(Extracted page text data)
☆ ☆ ☆ ☆ ☆

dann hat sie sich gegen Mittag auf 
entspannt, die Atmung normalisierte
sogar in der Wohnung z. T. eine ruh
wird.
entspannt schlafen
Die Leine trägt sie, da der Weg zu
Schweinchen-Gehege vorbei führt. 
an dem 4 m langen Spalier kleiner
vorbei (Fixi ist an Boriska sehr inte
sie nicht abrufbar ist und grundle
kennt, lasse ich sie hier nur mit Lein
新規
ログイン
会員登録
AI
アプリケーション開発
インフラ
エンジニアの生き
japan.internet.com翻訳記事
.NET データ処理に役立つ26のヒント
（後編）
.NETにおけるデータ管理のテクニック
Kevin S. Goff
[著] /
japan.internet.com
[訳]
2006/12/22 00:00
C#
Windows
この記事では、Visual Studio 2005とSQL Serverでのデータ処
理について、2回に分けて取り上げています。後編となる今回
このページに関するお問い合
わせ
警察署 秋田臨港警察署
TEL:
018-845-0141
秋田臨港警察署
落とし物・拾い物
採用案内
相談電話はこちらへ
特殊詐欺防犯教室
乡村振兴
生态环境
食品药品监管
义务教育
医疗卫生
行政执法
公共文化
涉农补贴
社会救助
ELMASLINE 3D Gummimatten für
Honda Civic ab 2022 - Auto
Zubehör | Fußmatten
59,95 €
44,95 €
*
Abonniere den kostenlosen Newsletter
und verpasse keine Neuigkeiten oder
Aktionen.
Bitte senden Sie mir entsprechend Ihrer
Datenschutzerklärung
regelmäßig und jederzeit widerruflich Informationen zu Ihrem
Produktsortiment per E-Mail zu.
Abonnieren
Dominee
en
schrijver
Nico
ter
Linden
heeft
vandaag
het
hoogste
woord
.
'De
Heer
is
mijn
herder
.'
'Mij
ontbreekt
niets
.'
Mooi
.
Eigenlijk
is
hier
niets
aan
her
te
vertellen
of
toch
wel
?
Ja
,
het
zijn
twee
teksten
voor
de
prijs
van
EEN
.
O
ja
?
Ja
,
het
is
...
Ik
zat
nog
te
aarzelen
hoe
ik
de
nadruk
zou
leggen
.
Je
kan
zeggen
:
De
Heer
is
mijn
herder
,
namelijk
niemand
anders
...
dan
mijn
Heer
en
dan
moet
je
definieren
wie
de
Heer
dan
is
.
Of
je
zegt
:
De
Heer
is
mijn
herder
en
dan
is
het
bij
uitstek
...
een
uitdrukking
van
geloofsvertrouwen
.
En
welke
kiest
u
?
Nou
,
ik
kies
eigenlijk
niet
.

☆ ☆ ☆ ☆ ☆

## Exercise instructions
Beginning with the line that has "und verpasse keine Neuigkeiten oder", set down every line of the entries above through the final one, unchanged.

## The answer
und verpasse keine Neuigkeiten oder
Aktionen.
Bitte senden Sie mir entsprechend Ihrer
Datenschutzerklärung
regelmäßig und jederzeit widerruflich Informationen zu Ihrem
Produktsortiment per E-Mail zu.
Abonnieren
Dominee
en
schrijver
Nico
ter
Linden
heeft
vandaag
het
hoogste
woord
.
'De
Heer
is
mijn
herder
.'
'Mij
ontbreekt
niets
.'
Mooi
.
Eigenlijk
is
hier
niets
aan
her
te
vertellen
of
toch
wel
?
Ja
,
het
zijn
twee
teksten
voor
de
prijs
van
EEN
.
O
ja
?
Ja
,
het
is
...
Ik
zat
nog
te
aarzelen
hoe
ik
de
nadruk
zou
leggen
.
Je
kan
zeggen
:
De
Heer
is
mijn
herder
,
namelijk
niemand
anders
...
dan
mijn
Heer
en
dan
moet
je
definieren
wie
de
Heer
dan
is
.
Of
je
zegt
:
De
Heer
is
mijn
herder
en
dan
is
het
bij
uitstek
...
een
uitdrukking
van
geloofsvertrouwen
.
En
welke
kiest
u
?
Nou
,
ik
kies
eigenlijk
niet
.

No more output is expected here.